This is a diagram of the eye that is shown in cross section (so you are seeing the eye from front to back) with the eye looking to the left. It has the pupil (a small black circle in the centre of the eye that is an that lets light in, the iris (the coloured part of your eye that forms a ring around the pupil) and the retina (this is a layer at the back of the eye that can change the lighjt into a message for the brain to tell it what is there).

The pupil gets bigger when it needs to let more light into the eye, for example when it’s dark. It gets smaller when your eye needs less light, for example in bright sunshine. To see this work, get a friend to cover their eyes for 30 seconds, then open them and look directly at you. When they do, you’ll see their pupils get smaller as they adjust to let in less light. It doesn’t take long though, so you’ll have to be quick!

Once light has gone through the pupil, it is focused to give a sharper picture, first by the cornea, then more precisely by the lens. It then reaches the part of the eye at the back called the retina. The retina then changes this light into a message that it sends down the optic nerve to the brain.

Color

Have you ever wondered how we see in colour? Most of you take colour for granted, but none of the Pups, a lot of other animals and even some humans, can't see in colour the way most of you can.

Our ability to see colours depends on the retina - the part at the back of the eye which is a bit like a curved cinema screen. Images that are focused by the cornea and lens land on the retina. The retina has lots of cells in it that are sensitive to light. Some of these are called rods and the others are called cones.

The rods are arranged around the edge of the retina and are sensitive to dim light. Next time you’re outside at night (and it’s not cloudy!), notice how some stars seem to disappear when you look directly at them, but reappear when you look slightly to one side. This is because their dim light can only be picked up by the rods in your eye, which aren’t right in the centre of your retina.

The cones are sensitive to bright light and, importantly, colour, and are positioned right in the centre of your retina. That’s why when you want to see what colour something is, you look directly at it. It’s much more difficult to tell what colour something is if you can only just see it out of the corner of your eye.

You have a lot more rods in your eye than cones. There are about 120 million rods and 6-7 million cones (so you can imagine how tiny they all are!). So you don’t get them mixed up, remember, c is for cones and colour!

What you should do:
Continue the text on how the eye sees color, starting after its final sentence.

Dataset records:
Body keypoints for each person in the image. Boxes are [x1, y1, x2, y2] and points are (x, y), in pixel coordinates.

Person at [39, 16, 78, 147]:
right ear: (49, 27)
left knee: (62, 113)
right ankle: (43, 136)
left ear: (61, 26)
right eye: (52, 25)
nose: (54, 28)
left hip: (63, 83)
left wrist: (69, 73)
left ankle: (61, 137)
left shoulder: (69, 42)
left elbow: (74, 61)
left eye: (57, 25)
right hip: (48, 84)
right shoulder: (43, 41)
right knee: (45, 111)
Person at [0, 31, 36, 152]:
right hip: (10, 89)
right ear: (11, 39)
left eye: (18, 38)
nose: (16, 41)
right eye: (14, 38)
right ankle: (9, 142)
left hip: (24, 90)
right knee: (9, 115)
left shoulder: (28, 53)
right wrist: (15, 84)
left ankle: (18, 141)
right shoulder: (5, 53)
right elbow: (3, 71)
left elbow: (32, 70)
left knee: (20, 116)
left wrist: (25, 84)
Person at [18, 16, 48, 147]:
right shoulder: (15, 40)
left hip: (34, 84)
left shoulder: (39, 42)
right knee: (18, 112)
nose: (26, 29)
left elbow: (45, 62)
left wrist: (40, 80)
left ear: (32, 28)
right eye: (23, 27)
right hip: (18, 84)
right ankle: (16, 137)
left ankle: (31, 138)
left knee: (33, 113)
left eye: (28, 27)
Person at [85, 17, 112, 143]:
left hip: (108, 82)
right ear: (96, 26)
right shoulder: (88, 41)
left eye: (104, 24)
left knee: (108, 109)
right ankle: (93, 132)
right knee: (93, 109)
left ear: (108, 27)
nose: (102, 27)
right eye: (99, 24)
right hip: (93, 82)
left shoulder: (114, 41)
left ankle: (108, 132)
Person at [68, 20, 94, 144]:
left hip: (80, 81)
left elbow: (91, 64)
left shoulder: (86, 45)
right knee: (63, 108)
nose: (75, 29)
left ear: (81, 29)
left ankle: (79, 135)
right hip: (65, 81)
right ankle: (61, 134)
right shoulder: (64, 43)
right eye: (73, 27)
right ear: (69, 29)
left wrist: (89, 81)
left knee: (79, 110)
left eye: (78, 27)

Answer space:
This is an image of the rods and cones of the eye. They come of the retina (the layer at the back of the eye) They are shaped as their names would suggest; rods are long cylinders and cones become pointed towards the end - just like an ice cream cone.

Some people’s cones don’t work properly, and some of these people are totally colour-blind, which means they can’t see colour at all. Fortunately, that’s quite rare, but much more common is a form of colour-blindness where greens and reds get mixed up. About seven men in every hundred and four women in every 10,000 have this kind of colour-blindness, but it doesn’t usually cause them any major problems.

Imagine the world with no colour. Traffic lights might be confusing and rainbows wouldn’t be nearly so impressive! This test show how colour-blindness can effect your vision. Individuals with normal colour vision will see a 5 revealed in the dot pattern. An individual with Red/Green (the most common) colour-blindness will see a 2 revealed in the dots.

Optical Illusion

What we see doesn’t just depend on our eyes. It also depends on how our brains interpret the images our eyes pick up. What we see is actually our brain’s translation of what it thinks is most likely to be there. This is why we sometimes think we’re seeing one thing when the reality can be quite different - our brains have been tricked.

Optical illusions are one way of tricking the brain, and they show - often in quite startling ways - how what we think we see may not actually be the same as what’s really there at all!

You'll never believe your eyes!

Try bending your brain by ogling one of these optical illusions

Herman grid



Impossible trident



Fraser spiral



Does size matter?




An apparition



Colour contrast



Stroop effect



Necker cube




Optical illusions and explanations kindly supplied by atBristol. To find out more, visit http://www.youramazingbrain.org.uk.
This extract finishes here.